The Institute for the Study of War, a think tank based in Washington, D.C., said in an analysis on Sunday that Russia is beginning to take measures “to isolate occupied areas from the non-Russian information space” in preparation for annexation referenda.

However, the think tank said that Ukrainian forces “are likely preparing to launch, or have already launched, a counteroffensive” in the Kherson province in the south of Ukraine — making gains in taking back areas that Russia had seized.

Meanwhile, Lavrov wrote in an article published in newspapers in four African countries he will visit this week including Egypt, Ethiopia, Uganda and the Republic of Congo in order to boost support of Russia on the continent and blame the United States and the west for food shortages.

“Russia-Africa ties are based on the time-tested bonds of friendship and cooperation. Our country who has not stained itself with the bloody crimes of colonialism, has always sincerely supported Africans in their struggle for liberation from colonial oppression,” Lavrov wrote in the article.

He added that the “development of a comprehensive partnership with African countries remains among the top priorities of Russia’s foreign policy.”

“We know that the African colleagues does not approve of the undisguised attempts of the U.S. and their European satellites to gain the upper hand, and to impose a unipolar world order to the international community,” Lavrov wrote.

“We appreciate the considered African position as to the situation in and around Ukraine.”

PEN America, a U.S.-based nonprofit human rights group, blasted Russia for its recent propaganda efforts in a statement last Monday. The statement came after Ukrainian journalist and human rights activist Maksym Butkevych was captured by Russian forces in June while fighting for Ukraine.

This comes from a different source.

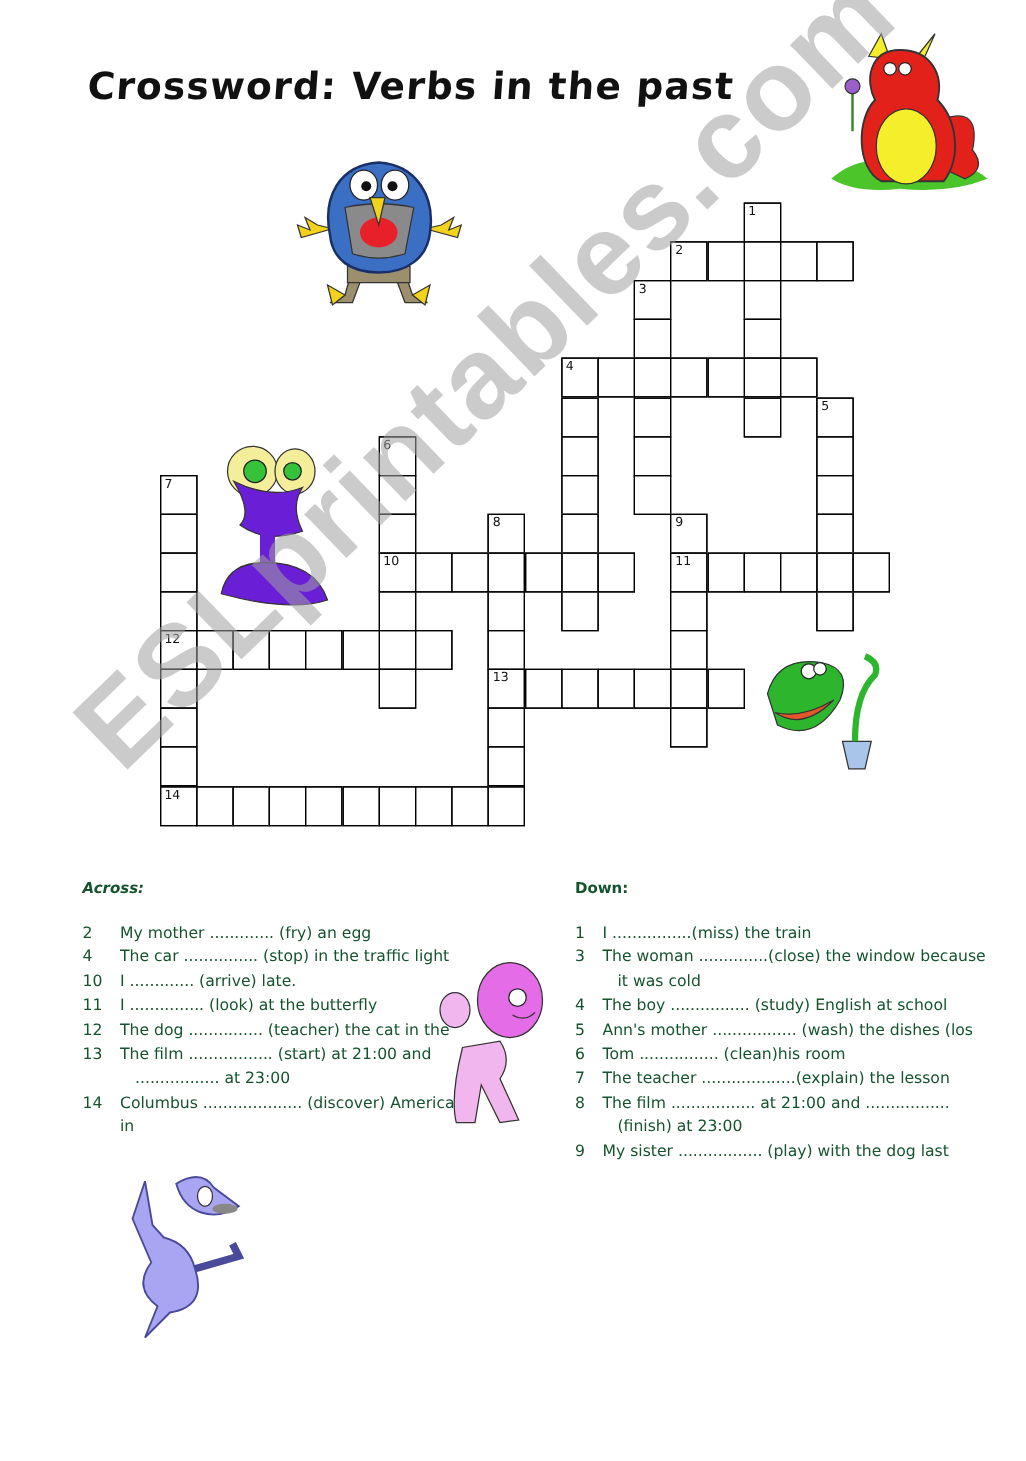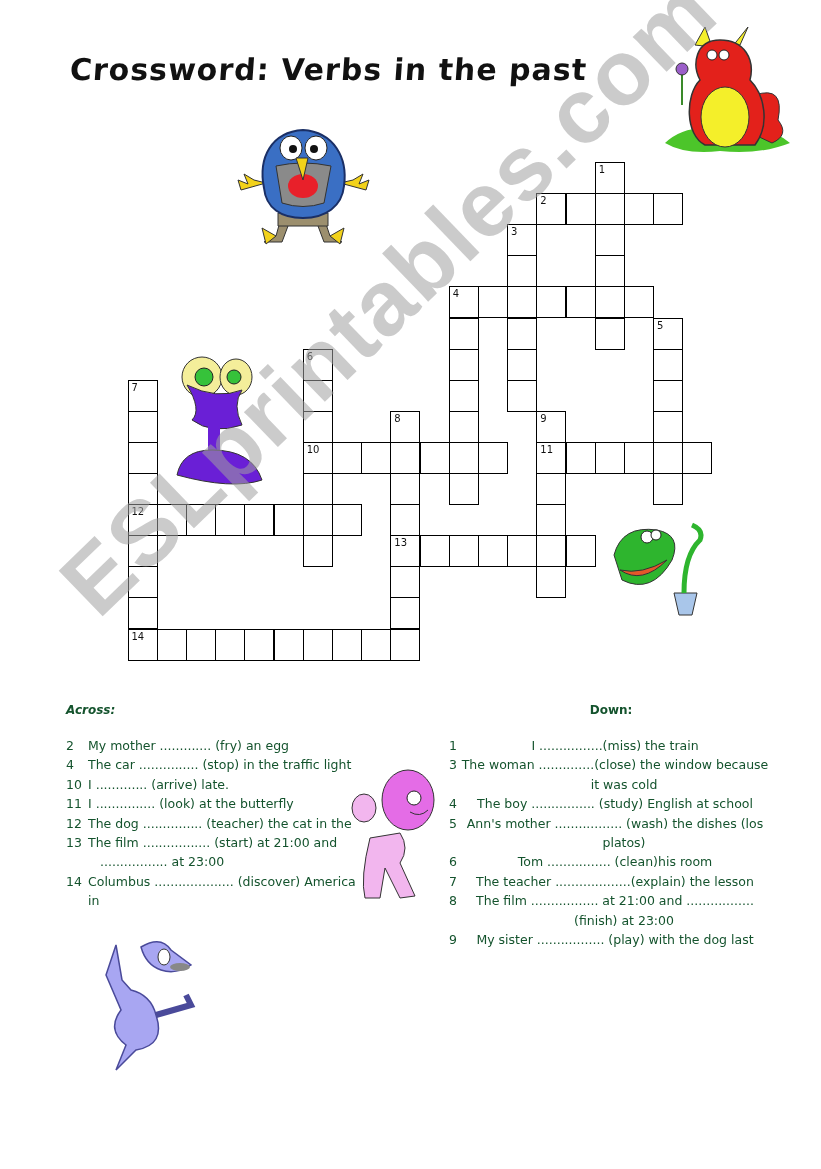"Down:" .down { left: 446px -> 460px; text-align: center -> none }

“False information contained in coverage of his capture and imprisonment reflects a Russian disinformation campaign attempting to undermine Butkevych and his work,” PEN America said.

“Russian propagandists have taken advantage of Butkevych’s capture to undermine his work. Propagandists have claimed that Butkevych is actually a fascist with strongly-held Nazi sympathies.”